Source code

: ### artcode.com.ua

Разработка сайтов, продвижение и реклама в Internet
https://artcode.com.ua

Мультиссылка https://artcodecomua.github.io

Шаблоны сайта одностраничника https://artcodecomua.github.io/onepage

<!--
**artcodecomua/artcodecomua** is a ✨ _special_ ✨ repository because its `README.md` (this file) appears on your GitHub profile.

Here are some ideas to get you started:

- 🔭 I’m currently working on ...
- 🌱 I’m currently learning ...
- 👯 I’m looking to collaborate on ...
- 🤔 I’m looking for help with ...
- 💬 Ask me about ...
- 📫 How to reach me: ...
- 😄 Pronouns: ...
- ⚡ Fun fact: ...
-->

※ ※ ※

WHAT YOU HAVE TO DO.
Output every nonblank line of the listing above as a Markdown table with the columns "Row" and "Text". Number the rows in order.

EXERCISE RESULT.
| Row | Text |
|---|---|
| 1 | Source code |
| 2 | : ### artcode.com.ua |
| 3 | Разработка сайтов, продвижение и реклама в Internet |
| 4 | https://artcode.com.ua |
| 5 | Мультиссылка https://artcodecomua.github.io |
| 6 | Шаблоны сайта одностраничника https://artcodecomua.github.io/onepage |
| 7 | <!-- |
| 8 | **artcodecomua/artcodecomua** is a ✨ _special_ ✨ repository because its `README.md` (this file) appears on your GitHub profile. |
| 9 | Here are some ideas to get you started: |
| 10 | - 🔭 I’m currently working on ... |
| 11 | - 🌱 I’m currently learning ... |
| 12 | - 👯 I’m looking to collaborate on ... |
| 13 | - 🤔 I’m looking for help with ... |
| 14 | - 💬 Ask me about ... |
| 15 | - 📫 How to reach me: ... |
| 16 | - 😄 Pronouns: ... |
| 17 | - ⚡ Fun fact: ... |
| 18 | --> |